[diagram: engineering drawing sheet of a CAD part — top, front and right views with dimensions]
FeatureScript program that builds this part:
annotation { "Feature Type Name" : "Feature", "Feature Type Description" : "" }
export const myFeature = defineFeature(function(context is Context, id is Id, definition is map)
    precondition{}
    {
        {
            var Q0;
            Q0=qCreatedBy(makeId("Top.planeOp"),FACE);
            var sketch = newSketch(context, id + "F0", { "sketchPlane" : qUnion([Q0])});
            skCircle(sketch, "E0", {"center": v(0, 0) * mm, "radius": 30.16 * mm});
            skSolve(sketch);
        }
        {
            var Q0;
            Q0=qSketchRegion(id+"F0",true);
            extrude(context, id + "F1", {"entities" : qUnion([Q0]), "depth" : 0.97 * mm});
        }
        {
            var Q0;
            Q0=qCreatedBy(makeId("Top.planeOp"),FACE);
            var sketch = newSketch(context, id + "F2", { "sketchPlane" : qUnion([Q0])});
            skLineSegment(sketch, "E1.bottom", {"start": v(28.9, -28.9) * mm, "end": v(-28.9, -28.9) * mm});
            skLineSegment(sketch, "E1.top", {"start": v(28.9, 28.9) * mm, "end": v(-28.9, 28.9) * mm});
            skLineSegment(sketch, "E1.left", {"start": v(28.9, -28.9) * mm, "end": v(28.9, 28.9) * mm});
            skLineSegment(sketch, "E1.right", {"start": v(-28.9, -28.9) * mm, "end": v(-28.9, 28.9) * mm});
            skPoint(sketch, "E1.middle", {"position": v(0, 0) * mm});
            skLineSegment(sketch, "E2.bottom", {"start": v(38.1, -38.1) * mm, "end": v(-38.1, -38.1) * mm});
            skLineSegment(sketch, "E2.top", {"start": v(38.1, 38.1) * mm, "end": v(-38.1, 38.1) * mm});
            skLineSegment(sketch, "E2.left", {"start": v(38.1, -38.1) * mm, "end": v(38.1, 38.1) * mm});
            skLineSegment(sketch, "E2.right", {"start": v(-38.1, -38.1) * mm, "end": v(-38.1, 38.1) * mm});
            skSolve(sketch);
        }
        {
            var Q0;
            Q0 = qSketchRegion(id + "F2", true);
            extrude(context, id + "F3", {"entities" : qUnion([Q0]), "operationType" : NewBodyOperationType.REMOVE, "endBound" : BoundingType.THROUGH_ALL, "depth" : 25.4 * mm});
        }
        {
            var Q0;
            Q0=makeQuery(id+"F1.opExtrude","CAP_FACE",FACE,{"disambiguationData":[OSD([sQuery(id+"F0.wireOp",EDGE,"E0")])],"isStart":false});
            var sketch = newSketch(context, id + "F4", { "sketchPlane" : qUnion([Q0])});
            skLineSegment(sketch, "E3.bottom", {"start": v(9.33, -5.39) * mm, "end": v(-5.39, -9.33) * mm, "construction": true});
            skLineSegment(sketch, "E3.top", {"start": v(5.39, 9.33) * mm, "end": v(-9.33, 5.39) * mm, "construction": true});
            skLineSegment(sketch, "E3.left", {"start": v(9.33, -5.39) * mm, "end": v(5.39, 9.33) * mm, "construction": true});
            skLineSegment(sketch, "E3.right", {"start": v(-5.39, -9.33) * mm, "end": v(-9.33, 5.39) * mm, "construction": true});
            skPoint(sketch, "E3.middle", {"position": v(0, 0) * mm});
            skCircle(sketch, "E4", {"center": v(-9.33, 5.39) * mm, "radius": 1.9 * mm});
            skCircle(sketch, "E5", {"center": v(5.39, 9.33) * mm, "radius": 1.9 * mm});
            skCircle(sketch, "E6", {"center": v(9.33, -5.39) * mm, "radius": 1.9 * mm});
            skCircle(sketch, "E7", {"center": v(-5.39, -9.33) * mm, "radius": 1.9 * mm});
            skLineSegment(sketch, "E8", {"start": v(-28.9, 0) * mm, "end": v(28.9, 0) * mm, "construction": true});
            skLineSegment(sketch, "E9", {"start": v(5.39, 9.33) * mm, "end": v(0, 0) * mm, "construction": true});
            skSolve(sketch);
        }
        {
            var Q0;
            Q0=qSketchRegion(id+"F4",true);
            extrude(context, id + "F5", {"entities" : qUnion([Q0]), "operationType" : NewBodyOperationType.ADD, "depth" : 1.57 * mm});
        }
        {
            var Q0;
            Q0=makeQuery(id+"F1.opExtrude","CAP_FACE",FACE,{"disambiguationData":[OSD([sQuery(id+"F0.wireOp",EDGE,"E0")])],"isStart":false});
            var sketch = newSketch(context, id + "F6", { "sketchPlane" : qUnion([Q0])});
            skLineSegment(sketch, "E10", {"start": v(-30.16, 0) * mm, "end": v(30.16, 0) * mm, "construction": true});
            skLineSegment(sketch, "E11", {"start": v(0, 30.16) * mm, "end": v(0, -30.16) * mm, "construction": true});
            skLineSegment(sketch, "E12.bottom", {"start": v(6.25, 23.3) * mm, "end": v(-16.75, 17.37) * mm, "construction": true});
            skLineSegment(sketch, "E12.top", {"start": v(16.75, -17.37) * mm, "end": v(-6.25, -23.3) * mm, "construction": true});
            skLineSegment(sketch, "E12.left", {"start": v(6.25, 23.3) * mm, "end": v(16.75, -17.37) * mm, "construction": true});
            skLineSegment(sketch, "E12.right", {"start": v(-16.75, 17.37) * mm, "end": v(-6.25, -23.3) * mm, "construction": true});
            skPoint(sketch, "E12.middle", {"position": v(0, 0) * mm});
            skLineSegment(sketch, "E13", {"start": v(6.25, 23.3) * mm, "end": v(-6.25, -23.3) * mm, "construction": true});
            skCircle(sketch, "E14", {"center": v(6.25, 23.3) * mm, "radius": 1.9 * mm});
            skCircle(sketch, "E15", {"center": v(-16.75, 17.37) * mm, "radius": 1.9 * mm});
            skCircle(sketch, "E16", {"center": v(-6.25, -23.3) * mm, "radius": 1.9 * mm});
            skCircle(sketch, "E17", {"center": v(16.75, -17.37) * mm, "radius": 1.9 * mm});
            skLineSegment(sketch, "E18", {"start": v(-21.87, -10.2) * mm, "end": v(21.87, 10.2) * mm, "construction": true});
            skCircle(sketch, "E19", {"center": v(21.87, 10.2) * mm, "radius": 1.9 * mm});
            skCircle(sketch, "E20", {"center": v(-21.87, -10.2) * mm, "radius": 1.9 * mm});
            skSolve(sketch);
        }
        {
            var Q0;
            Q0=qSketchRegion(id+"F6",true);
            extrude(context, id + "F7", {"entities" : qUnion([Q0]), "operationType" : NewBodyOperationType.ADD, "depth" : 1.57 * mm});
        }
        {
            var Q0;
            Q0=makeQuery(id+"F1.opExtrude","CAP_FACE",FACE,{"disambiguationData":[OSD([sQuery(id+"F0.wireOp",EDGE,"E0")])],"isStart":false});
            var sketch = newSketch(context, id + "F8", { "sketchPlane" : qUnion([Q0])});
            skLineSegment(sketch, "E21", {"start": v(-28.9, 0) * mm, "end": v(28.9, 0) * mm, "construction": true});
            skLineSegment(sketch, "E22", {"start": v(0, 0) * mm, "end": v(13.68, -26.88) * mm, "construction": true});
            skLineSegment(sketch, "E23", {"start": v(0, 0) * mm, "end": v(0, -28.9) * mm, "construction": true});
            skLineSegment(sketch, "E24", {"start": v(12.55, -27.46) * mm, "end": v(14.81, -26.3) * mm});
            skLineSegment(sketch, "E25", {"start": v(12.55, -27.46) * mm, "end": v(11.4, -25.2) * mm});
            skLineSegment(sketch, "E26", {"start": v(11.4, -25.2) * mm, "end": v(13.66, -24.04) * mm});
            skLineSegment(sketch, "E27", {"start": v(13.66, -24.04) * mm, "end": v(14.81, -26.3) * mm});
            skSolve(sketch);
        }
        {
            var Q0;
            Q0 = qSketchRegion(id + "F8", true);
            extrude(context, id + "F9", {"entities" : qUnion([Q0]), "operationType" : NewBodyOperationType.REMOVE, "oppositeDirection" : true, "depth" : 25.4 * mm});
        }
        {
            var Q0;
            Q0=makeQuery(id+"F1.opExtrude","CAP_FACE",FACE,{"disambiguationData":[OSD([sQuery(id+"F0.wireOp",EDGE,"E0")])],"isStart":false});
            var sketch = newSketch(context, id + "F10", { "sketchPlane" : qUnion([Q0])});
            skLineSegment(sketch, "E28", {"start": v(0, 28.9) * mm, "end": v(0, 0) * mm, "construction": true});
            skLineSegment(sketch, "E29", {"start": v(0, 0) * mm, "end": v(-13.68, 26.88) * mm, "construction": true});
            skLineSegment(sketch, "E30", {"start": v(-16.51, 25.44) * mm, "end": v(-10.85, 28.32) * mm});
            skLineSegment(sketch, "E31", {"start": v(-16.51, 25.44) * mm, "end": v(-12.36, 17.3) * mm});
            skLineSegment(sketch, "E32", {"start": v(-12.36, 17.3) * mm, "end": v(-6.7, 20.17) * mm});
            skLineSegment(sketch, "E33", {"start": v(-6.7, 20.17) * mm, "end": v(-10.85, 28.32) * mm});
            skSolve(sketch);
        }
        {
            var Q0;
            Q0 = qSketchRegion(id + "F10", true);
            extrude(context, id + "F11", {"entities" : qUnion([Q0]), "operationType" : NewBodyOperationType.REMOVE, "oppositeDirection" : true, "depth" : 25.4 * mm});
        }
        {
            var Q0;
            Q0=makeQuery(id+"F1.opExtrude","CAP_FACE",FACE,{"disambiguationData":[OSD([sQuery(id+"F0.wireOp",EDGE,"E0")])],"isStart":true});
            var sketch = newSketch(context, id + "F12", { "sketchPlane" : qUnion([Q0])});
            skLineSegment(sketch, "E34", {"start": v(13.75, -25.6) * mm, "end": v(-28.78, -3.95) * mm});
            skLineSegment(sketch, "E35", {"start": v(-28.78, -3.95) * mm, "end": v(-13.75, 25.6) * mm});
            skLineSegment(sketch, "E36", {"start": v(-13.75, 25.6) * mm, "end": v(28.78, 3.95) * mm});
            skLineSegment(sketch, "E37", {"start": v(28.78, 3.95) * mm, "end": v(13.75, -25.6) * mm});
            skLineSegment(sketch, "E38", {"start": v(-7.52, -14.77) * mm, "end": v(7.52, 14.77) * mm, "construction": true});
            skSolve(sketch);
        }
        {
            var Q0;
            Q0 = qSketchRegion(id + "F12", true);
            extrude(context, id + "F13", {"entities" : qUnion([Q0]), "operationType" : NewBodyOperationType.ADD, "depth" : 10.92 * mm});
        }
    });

■ Exercise details ■
Return every line of the material that contains the string "position", matching case exactly.

■ Final result ■
            skPoint(sketch, "E1.middle", {"position": v(0, 0) * mm});
            skPoint(sketch, "E3.middle", {"position": v(0, 0) * mm});
            skPoint(sketch, "E12.middle", {"position": v(0, 0) * mm});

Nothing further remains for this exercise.